-- ABOUT THIS TASK --
In the entries that follow, how many lines contain "Privacy"? Answer with the number only.

Collected data entries
======

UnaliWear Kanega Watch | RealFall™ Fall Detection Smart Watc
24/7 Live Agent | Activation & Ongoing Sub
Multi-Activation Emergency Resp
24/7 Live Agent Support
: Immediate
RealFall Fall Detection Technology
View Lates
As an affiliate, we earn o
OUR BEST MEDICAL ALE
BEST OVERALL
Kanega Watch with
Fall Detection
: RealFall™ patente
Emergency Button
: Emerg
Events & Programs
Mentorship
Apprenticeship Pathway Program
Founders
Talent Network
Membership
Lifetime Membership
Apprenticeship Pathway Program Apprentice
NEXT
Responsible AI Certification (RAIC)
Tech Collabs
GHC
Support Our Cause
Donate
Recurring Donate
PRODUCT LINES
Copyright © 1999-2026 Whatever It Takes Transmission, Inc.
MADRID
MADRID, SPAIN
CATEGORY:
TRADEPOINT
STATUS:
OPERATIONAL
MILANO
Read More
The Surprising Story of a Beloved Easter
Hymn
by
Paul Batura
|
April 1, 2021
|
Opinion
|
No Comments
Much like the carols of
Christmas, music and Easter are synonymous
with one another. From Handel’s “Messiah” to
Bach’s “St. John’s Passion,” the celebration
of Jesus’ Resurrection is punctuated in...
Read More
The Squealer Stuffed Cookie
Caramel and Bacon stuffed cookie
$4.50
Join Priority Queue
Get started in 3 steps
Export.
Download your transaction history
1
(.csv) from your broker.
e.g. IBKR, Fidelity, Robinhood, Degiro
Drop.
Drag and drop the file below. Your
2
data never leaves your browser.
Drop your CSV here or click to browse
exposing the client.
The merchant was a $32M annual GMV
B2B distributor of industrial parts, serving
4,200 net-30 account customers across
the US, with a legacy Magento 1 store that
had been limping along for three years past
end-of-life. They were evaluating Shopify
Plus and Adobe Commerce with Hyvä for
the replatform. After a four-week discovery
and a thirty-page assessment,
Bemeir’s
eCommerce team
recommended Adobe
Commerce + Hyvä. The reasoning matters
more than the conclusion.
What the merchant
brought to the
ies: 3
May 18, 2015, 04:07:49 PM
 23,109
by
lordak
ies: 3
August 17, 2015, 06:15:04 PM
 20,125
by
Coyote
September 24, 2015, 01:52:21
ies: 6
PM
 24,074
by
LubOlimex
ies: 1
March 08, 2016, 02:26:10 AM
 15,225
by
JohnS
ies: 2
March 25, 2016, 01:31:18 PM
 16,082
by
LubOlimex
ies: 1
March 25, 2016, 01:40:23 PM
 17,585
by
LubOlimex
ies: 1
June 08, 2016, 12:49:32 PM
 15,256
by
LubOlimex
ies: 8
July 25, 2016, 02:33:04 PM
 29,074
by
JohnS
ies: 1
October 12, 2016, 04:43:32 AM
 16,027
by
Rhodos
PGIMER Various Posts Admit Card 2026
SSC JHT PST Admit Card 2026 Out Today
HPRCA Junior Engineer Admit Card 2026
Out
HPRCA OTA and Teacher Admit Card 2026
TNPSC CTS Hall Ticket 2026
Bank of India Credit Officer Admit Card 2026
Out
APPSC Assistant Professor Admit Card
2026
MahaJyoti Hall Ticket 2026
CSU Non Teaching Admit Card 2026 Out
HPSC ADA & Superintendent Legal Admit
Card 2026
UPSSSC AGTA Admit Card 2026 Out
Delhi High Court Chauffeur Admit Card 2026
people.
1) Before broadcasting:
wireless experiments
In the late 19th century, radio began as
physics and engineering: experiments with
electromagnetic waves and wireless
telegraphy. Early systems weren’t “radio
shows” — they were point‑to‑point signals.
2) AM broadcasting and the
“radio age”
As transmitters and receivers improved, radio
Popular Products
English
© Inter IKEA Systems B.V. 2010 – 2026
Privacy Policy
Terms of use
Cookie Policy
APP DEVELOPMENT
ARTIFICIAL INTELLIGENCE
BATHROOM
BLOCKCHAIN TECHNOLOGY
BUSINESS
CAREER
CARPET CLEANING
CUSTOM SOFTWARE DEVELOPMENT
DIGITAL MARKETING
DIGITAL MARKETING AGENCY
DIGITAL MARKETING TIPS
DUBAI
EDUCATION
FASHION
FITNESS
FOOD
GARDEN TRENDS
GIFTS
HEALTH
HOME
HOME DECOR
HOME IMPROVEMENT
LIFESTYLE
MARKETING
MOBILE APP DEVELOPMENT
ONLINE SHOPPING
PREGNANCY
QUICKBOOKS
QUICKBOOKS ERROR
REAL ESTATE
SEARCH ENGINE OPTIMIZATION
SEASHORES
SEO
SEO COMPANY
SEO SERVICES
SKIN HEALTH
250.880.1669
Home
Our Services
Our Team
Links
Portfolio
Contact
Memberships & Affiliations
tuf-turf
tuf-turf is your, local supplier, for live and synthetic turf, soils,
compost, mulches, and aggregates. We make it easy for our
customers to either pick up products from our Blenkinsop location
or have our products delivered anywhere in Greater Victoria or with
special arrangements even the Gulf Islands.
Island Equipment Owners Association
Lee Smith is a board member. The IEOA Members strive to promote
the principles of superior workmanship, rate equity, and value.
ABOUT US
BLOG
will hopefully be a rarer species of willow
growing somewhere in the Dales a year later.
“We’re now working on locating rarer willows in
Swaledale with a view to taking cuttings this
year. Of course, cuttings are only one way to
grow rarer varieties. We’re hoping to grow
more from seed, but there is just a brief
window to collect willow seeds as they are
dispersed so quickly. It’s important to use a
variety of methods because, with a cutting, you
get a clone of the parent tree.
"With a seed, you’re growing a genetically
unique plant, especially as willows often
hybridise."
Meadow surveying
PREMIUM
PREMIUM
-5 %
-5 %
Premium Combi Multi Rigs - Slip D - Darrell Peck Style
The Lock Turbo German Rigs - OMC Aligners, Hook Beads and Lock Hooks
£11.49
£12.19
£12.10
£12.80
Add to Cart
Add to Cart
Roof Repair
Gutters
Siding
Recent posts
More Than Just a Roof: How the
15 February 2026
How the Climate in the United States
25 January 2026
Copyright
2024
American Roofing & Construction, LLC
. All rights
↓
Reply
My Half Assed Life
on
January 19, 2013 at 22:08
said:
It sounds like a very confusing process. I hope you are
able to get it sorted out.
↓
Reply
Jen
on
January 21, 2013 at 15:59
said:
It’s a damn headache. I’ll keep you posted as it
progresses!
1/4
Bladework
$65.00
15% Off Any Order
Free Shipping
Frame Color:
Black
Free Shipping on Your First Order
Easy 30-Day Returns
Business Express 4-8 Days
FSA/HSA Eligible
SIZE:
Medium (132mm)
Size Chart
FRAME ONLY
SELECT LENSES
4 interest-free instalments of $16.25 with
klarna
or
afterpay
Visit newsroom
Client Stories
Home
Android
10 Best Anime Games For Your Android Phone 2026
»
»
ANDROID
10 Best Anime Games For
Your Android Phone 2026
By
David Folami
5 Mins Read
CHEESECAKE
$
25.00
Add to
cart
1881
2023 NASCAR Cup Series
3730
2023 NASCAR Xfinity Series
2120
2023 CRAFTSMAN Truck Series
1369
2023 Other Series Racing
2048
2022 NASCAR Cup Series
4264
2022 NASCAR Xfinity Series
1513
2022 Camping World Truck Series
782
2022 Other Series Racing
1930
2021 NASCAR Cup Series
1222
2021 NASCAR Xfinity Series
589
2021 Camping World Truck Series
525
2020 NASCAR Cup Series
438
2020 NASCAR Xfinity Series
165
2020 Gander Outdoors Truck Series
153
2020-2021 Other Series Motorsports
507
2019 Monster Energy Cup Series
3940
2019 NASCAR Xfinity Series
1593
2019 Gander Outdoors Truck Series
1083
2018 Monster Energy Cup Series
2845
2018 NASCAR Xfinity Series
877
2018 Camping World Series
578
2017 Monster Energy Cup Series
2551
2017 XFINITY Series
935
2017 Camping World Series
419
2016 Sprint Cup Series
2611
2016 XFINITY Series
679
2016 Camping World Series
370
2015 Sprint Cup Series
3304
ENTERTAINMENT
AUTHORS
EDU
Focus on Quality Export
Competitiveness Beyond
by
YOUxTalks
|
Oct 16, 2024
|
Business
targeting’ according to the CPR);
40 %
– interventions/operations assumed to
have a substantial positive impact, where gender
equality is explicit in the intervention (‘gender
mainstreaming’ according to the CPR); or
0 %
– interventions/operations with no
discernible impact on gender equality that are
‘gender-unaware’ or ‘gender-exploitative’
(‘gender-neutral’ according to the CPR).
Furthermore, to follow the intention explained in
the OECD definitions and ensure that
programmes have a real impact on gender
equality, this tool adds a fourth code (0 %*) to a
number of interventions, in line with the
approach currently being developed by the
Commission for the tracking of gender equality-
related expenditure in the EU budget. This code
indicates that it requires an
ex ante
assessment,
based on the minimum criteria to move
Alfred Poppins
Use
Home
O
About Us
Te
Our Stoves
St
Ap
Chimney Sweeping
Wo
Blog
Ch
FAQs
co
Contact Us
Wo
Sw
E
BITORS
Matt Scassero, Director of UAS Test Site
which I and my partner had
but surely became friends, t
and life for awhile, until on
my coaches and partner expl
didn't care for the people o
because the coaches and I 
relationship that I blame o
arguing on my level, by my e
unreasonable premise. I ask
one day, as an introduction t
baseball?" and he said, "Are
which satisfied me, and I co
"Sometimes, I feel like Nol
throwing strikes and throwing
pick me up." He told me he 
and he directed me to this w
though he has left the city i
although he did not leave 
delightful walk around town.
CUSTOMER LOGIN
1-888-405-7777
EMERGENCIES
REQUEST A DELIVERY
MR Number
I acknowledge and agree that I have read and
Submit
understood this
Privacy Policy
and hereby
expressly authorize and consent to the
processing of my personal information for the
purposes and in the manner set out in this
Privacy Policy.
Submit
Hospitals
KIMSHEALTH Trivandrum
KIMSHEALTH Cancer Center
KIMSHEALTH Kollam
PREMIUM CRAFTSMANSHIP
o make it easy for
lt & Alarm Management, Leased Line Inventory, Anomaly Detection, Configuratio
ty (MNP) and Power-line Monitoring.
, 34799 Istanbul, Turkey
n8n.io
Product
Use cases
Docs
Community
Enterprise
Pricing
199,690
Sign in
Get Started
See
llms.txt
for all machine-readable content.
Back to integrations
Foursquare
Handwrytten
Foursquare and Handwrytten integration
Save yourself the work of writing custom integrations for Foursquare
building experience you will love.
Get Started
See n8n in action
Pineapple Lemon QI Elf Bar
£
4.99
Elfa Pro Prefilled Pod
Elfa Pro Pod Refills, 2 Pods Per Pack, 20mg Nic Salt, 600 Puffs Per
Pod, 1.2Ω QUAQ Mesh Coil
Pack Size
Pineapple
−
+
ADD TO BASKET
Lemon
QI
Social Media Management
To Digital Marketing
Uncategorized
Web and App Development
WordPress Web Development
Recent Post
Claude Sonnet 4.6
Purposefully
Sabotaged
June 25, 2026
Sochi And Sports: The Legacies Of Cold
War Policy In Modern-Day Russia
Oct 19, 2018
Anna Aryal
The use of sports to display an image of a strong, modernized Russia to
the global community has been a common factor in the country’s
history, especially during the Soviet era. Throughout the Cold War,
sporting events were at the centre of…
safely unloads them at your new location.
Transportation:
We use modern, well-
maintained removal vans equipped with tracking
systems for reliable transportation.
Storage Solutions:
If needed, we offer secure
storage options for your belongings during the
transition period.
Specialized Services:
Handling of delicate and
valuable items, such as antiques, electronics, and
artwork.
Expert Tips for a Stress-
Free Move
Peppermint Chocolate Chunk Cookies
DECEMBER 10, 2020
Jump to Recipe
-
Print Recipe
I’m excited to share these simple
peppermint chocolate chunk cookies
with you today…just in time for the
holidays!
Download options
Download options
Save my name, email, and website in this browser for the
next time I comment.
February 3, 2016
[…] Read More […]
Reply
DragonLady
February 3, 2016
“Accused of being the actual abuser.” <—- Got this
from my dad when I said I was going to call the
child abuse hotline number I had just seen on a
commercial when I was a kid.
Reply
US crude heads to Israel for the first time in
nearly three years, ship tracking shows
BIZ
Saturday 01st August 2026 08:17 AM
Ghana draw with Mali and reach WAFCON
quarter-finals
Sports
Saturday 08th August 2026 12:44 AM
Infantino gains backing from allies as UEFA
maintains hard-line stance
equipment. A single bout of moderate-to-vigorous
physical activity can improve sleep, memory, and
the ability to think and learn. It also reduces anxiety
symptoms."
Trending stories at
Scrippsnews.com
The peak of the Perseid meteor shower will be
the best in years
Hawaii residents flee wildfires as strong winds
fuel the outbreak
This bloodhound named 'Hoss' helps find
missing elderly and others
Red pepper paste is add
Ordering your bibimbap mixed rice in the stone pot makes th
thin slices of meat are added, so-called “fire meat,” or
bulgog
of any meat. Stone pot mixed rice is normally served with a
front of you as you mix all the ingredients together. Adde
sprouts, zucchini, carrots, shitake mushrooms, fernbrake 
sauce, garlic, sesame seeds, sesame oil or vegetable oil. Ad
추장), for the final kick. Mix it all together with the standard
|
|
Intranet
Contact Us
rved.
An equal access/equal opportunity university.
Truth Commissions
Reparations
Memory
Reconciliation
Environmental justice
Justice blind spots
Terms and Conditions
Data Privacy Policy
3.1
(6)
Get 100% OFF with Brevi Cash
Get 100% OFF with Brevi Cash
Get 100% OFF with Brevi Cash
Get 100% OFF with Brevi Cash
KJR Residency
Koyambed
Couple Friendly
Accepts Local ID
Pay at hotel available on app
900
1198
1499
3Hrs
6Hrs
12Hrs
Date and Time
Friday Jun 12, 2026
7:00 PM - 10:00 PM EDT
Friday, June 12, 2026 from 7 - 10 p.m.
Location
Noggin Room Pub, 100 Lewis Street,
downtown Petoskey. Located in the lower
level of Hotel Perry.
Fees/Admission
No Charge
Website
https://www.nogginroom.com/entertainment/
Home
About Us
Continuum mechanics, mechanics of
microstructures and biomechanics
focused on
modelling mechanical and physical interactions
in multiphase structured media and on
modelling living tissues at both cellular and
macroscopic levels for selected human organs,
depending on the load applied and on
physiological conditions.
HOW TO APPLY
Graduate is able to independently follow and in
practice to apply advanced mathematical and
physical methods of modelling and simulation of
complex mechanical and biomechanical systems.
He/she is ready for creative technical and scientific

======

-- ANSWER SPACE --
4